In this week's Frontlines, education historian

Diane Ravitch worked under President George H.W.

Bush and implemented the seeds for today's No

Child Left Behind, Race To The Top school-testing

craze. Today, she's perhaps the leader when it

comes to advocating for new ways to evaluate

students and teachers. Some even call her the

anti-Michelle Rhee; read Cosmo Garvin's Q-and-A

this week. Also: The grid gets more independent

coffeehouses than Starbucks, Met High School gets

new, green-friendly digs, and scientist concoct a scary super-flu.

In Arts & Culture, we ask: Do you remember The

Blair Witch Project?
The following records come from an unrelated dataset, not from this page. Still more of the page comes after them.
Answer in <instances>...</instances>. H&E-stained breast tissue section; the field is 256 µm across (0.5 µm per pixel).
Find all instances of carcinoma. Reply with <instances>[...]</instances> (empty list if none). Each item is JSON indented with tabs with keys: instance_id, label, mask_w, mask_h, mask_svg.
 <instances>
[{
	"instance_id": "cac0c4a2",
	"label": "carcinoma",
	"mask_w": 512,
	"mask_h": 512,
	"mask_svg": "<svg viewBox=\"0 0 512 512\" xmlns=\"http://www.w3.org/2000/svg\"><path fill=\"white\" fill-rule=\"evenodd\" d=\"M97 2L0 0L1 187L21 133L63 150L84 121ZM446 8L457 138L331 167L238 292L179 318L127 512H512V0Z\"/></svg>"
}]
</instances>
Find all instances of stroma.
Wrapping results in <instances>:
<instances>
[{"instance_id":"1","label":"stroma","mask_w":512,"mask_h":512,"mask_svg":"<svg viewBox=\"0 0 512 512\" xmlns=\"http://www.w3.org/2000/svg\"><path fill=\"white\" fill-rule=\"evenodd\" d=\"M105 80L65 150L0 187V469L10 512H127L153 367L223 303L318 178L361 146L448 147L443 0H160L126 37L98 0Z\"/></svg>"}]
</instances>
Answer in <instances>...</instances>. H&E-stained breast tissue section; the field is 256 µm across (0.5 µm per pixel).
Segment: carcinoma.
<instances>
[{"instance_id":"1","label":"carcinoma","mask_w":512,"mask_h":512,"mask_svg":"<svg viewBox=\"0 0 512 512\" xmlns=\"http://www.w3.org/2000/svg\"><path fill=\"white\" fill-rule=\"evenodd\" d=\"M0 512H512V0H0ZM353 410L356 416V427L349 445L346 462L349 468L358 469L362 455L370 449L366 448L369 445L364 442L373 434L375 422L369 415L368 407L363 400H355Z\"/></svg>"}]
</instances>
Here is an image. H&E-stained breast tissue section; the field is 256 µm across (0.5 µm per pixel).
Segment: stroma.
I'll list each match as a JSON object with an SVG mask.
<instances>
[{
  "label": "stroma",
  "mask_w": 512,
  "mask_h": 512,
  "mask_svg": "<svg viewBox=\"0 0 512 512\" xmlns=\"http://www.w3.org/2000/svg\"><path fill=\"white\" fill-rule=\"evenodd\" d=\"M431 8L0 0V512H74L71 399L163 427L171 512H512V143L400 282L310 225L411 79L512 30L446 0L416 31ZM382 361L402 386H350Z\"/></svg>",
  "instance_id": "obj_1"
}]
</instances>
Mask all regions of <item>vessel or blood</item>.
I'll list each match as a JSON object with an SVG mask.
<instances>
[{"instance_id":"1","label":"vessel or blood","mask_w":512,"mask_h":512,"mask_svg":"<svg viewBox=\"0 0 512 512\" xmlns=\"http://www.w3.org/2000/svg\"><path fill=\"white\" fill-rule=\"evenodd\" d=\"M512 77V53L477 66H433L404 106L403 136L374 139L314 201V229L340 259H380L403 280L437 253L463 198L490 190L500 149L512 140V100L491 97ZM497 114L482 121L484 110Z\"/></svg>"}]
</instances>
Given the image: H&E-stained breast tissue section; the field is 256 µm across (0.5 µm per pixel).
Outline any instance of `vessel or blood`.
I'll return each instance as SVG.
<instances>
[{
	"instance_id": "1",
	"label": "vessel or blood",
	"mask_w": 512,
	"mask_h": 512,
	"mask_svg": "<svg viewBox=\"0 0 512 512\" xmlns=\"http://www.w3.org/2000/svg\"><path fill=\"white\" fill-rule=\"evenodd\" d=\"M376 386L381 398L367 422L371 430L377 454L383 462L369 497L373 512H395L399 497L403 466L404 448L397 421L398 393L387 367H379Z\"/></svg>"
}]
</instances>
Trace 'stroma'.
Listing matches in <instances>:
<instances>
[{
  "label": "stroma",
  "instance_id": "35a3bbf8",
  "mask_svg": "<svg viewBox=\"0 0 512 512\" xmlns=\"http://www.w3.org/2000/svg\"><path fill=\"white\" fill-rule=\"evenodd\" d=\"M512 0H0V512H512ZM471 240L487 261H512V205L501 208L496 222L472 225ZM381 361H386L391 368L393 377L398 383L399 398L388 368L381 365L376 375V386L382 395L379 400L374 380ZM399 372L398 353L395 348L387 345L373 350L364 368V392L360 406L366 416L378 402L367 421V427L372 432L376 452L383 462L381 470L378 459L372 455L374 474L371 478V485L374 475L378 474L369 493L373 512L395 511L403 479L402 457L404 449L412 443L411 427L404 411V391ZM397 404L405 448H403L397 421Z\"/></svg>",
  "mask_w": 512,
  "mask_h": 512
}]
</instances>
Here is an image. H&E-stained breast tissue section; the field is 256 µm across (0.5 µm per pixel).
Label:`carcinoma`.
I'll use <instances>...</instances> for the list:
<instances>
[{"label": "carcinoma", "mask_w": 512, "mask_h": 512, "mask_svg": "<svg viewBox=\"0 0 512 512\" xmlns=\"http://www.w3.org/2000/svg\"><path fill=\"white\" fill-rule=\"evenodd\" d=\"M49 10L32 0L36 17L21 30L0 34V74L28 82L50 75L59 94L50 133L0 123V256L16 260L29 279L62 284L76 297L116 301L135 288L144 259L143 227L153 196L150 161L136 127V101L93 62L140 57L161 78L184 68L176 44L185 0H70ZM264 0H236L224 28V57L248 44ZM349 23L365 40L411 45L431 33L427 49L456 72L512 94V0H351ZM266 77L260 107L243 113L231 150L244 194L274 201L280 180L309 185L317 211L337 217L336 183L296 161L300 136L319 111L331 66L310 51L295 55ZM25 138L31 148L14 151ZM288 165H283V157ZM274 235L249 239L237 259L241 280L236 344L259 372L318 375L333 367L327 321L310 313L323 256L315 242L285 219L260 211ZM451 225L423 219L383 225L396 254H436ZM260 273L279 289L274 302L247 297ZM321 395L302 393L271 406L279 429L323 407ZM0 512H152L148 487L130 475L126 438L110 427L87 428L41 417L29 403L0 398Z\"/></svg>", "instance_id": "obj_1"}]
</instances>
Of course you do-and

especially Heather Donahue, the female lead

famous for the "I'm so scared" cry-fest scene.

Anyway, years after the film, Donahue moved to

the Sacramento foothills, decided to start

growing pot-and now has a book about it. Rachel

Leibrock interviews her. Also this week: Five

stars for Ambiance, Sleeprockers awaken to

success, and Nick Miller gives his take on the state of the music scene.